In 1931, the Saint-Placide's colliery was closed and transformed into a ventilation shaft for another colliery; on 24 September 1939, 20,000 joined a procession to the top of its coal tip, where a huge concrete cross (height, 18 m; weight , 16 tons) was built. Since then, the tip is known as Terril de la Croix (Cross' Tip).
In the beginning of the XXth century, Father Charles Mahieu, Priest of Monsville from 1901 to 1934, built in the borough a church with two tower bells and a perfect replica of the Lourdes grotto. A pilgrimage takes place there the second Sunday of September.
In the 1970s, the mines and the rolling mills were closed. The
economical redevelopment of the region failed: several industrial ruins
and wastelands could not be revamped. In the last two decades, a new
urban renovation plan was more successful: the coal tips were
transformed into recreational areas or planed down in order to build
new houses. In the city of Quaregnon, the boroughs of Cité Cosmopolite
and Carnot have been totally revamped; the revamping of the Monsville
borough shall start soon.
Cultural and educational plans have also been launched (creation of a College of Music, sport teams, libraries...) to get rid of the ancient image of Borinage as a black and poverty-stricken area.
The lyric singer (tenor) Jules Godart, aka as le Grand Blond (the
Tall Blond) was born in Quaregnon in 1877. He was awarded a first
prize in the Academy of Music of Brussels and sung in the operas of
Rennes, Rouen, Marseilles, Geneva and Paris. He was hired by the
Manhattan Opera House of New York but never sung there, since he was
poisoned accidentally and died in 1909.
In Marseilles, Godard met another singer from Quaregnon, the barytone Pharaon Houx (1884-1965). Houx learned music in Ghent and specialized in opera and Biblic oratorios. He was invited to the opera of Cairo; his performance was so estimated that he was paid with gold. Back to Belgium, he was nicknamed Pharaon or "The Gold Digger". He spent most of the rest of his carreer in Mons, where he sung at the "Eden". Houx gave his last public performance in Quaregnon in 1952.
The painter Modeste Carlier (1820-1878) was born in Wasmuël. Aged 11,
he was hired by the Sans-Calotte colliery, where he drew sketches of
his fellows miners. The director of the colliery was shown Carlier's
sketches and decided to send him to the Art Academy of Mons. Carlier
went to Paris in 1836 and came back to Belgium in 1850, where he was
awarded the prestigious Prix de Rome. In 1870, Carlier was appointed
Imperial painter by Napoléon III, but he had to come back to Belgium
the same year because of the Franco-Prussian War.
The painter Victor Dieu (1873-1954) was Professor at the Art Academy of Mons in 1938. He painted several landscapes and portraits highlighting the social condition of the miners.
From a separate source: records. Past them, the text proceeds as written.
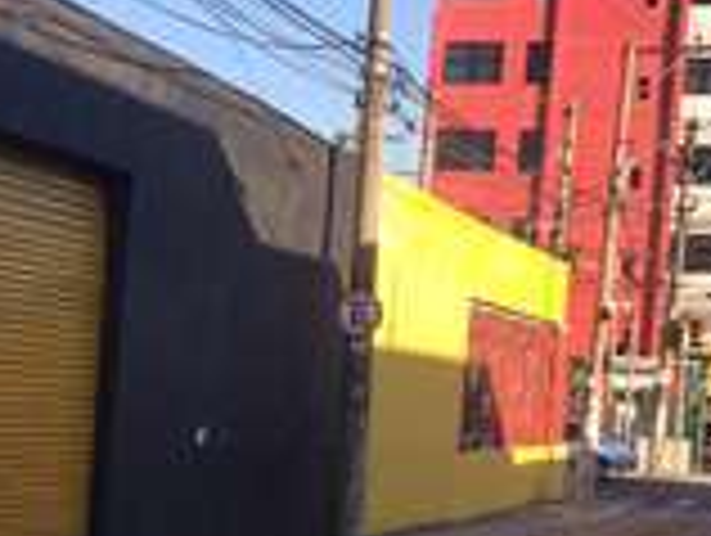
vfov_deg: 16.6
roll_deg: -3.4
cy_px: 464
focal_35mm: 88
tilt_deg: -2.3
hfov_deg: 21.3
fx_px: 1810
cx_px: -32
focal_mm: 4.15
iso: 32
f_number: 2.2
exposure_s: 1/719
The miners of Quaregnon were also honoured by the writer Malva Constant (Alphonse Bourlard, 1903-1964), who called the miners the "underground heroes". After the First World War, Constant was hired as a miner in the Rieu-du-Coeur colliery. In 1931, he published Histoire de ma mère et de mon oncle Ferdinand and left coal mining in 1940. He met the writers from the Surrealist group, including its leader Andre Breton, and published several books related to coal mining.
Ivan Sache, 11 April 2005
The municipal flag of Quaregnon is vertically divided green-white, according to information provided by the municipal administration.
However, Armoiries communales en Belgique. Communes wallonnes, bruxelloises et germanophones gives for Quaregnon a more complicated flag:
Vert à trois chevrons blancs, dont la largeur des bras est égale au dixième du guindant.
Green with three white chevrons, whose arm width is one tenth of the flag height.
It seems that the flag currently in use is a simplified version of the
flag given in the Armorial, which does not seem to be official either
(no adoption date is provided).
The white chevron (here the white colour) and the green colour recall the coat of arms of the Chapter of St. Waudru's abbey, which purchased the hereditary municipality of Quaregnon from the Carnières family in 1421 and put it in pawn several times.